Hop To It

Living Legend Scarub highlights a great night of hip-hop on Cannery Row.

There are few hip-hop ensembles with members achieving equally successful solo careers: There was the Wu-Tang Clan’s RZA, GZA, Method Man, Old Dirty, Raekwon and Ghostface Killah, N.W.A.’s Eazy-E, Dr. Dre and Ice Cube and most recently, Living Legends.

The Los Angeles-based, eight-piece powerhouse features MURS, The Grouch, Aesop and Scarub, who have all made waves in the underground hip-hop world with solo albums. On Saturday at the Blue Fin, Scarub will make some more.

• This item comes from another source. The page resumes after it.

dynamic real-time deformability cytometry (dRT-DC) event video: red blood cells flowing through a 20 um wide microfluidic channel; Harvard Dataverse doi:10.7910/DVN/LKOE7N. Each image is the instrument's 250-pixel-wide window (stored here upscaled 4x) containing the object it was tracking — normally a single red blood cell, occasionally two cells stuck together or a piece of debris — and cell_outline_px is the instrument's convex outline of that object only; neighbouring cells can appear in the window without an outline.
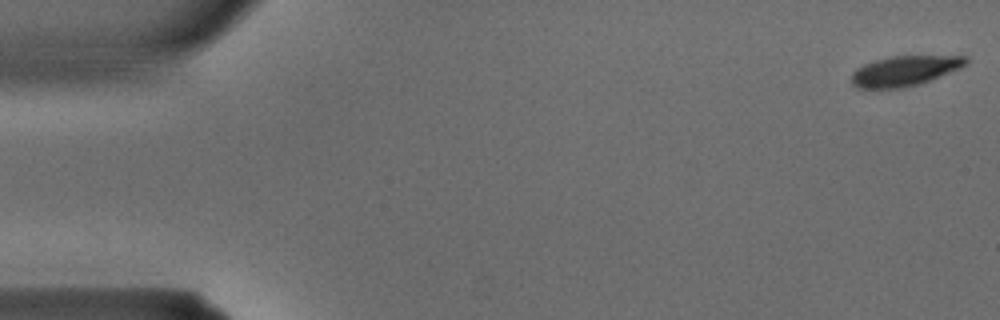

One of Scarub’s side projects, Afro Classics, featuring Very (of Us Pros), has been around since the 1990s but only recently released a second album. The 6-track The Classic EP is rooted heavily in early ’90s Los Angeles hip-hop ala Del tha Funkee Homosapien and Abstract Rude; the album may be short, but it has you coming back for multiple listens.

“Live From Los Angeles Pt. 1” is a letter to the city Scarub both loves and hates‚ a lyrically poetic portrait that hovers above a landscape of Twilight Zone-like samples.

“If you can’t merge stay in your lane, we ain’t playing no game / L.A., home of the Lakers and bang-bang.”

Scarub’s music stimulates the minds of his listeners without any smoke, mirrors or a vacodor.

“We use ideas and thoughts that provoke ideas and thoughts,” Scarub told Impose. “I think that will have a bigger stain on listeners’ memories than commercial music ever could.”

Local openers The Joint Venture‚ featuring J. Scrawls and DJ Mike J‚ are elated to be on the same bill with an artist that has influenced their music.

Scrawls and Mike J met a few years ago at the Rubber Chicken Poetry Slam and shortly after, The Joint Venture was born.

“I make the beats and get them to Scrawls, he writes lyrics and brings it back and we take a look at it together,” Mike says. “Then I restructure the beat around his lyrics.”

The Venture’s debut album, The Defacing the Currency EP, is flooded with Scrawls’ reflection of the world moving rapidly around him; J’s beats methodically cushion the ambush of rhymes.

On the overloaded and noisy “Mind Pollution,” Scrawls contemplates the agitation of unwanted data taking up space in his head. He declares: “It’s a f****** calamity for humanity, / insanity that cultivates the reverence of vanity.”

The L.E.F.T., Esik and Keno also perform.